Let $(A,m)$ be a commutative local noetherian ring, and suppose that $(x_1,...,x_\ell)$ is a regular sequence inside the maximal ideal $m$. To this regular sequence, you can associate a canonical finite resolution of $A/(x_1,...,x_\ell)$ by free $A$-modules, called the Koszul resolution: $$ K(\mathbf{x}):0 \to \bigwedge^\ell A^\ell \overset{d_\ell} \to \bigwedge^{\ell-1} A^\ell \to \cdots \to \bigwedge^1 A^\ell \overset{d_1}\to A \to 0$$ where the differential is $$d_k (e_1 \wedge \dots \wedge e_k) = \sum_{i=1}^k (-1)^{i+1} d_1(e_i) e_1 \wedge \cdots \wedge \widehat{e_i} \wedge \cdots \wedge e_k.$$ The Koszul resolution also admits a sort-of "self-duality" (see here). That is, if one takes the complex above and applies $\operatorname{Hom}_A(-,A)$, the resulting complex is quasi-isomorphic (up to a shift) to the original. In other words, in $\mathrm{D}(A)$ (the derived category of $A$-modules), the Koszul complex $K(\mathbf{x)}$ satisfies $K(\mathbf{x})^\vee \cong K(\mathbf{x})[-\ell]$.
My question is the following:
Does this "self-duality" characterize the Koszul resolution? Namely, suppose $I \subset A$ is an ideal such that $A/I$ has finite projective dimension over $A$. If $Q \to A/I$ is the free resolution of this quotient, such that $Q^\vee \cong Q[-\ell]$, can we conclude that $I$ is generated by a regular sequence of length $\ell$ and $Q$ is its associated Koszul resolution?
I suspect that the answer to the above is no, so my follow up question in that case is if there are any other "categorical" characterizations of when a free resolution is the Koszul resolution of some regular sequence.
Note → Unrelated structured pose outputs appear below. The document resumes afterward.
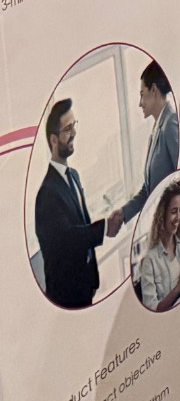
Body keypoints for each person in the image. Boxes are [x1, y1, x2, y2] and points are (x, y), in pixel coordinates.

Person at [34, 99, 124, 309]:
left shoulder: (73, 175)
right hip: (67, 296)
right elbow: (67, 240)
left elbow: (82, 222)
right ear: (53, 140)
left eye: (74, 125)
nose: (74, 133)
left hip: (85, 286)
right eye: (68, 129)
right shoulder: (46, 194)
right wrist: (104, 228)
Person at [122, 60, 180, 219]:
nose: (140, 103)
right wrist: (123, 213)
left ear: (154, 90)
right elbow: (149, 189)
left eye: (142, 94)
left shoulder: (170, 123)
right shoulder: (157, 128)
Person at [136, 178, 180, 311]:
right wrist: (178, 287)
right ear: (162, 215)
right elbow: (153, 309)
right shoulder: (150, 261)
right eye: (174, 211)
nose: (178, 217)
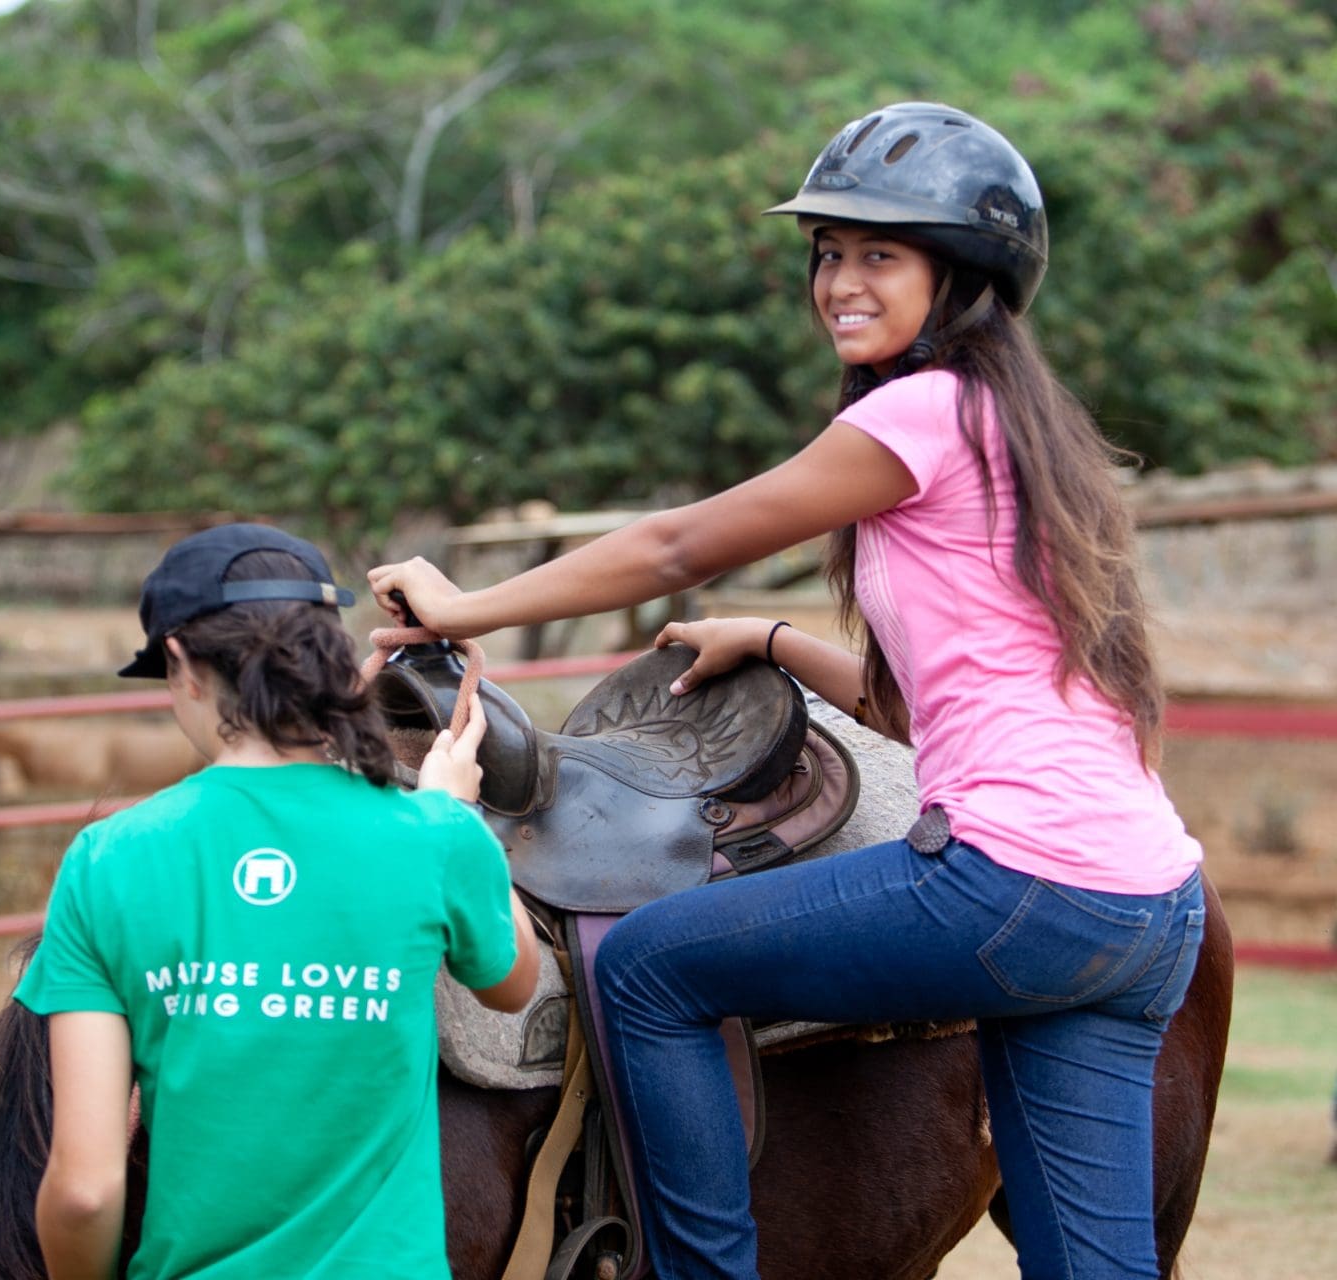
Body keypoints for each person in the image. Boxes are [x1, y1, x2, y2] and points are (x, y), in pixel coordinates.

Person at [368, 102, 1207, 1279]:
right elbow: (932, 703)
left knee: (651, 965)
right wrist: (772, 638)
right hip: (1145, 902)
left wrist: (461, 608)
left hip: (1015, 881)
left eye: (880, 254)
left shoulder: (918, 413)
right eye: (827, 252)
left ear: (959, 277)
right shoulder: (1021, 428)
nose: (839, 282)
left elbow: (672, 543)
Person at [18, 522, 541, 1280]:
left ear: (180, 664)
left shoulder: (110, 859)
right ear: (326, 657)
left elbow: (86, 1191)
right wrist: (460, 818)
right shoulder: (434, 836)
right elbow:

Let me give an example of a self-dual free resolution which is not a Koszul complex. Let $$ A = \mathbf{k}[x_{ij}]_{1 \le i < j \le 5} $$ be the polynomial ring in 10 variables and let $M \in \mathrm{Mat}_{5\times 5}(A)$ be the skew-symmetric matrix over $A$ such that $m_{ij} = x_{ij}$ if $i < j$. Then there is an exact sequence $$ 0 \to A \stackrel{\mathrm{Pf}(M)}\to A^{\oplus 5} \stackrel{M}\to A^{\oplus 5} \stackrel{\mathrm{Pf}(M)}\to A \to A/I \to 0, $$ where $\mathrm{Pf}(M)$ is the 5-tuple of Pfaffians of 4-by-4 matrices obtained by removing from $M$ the $i$-th row and column for $1 \le i \le 5$, and $I$ is the ideal generated by these Pfaffians.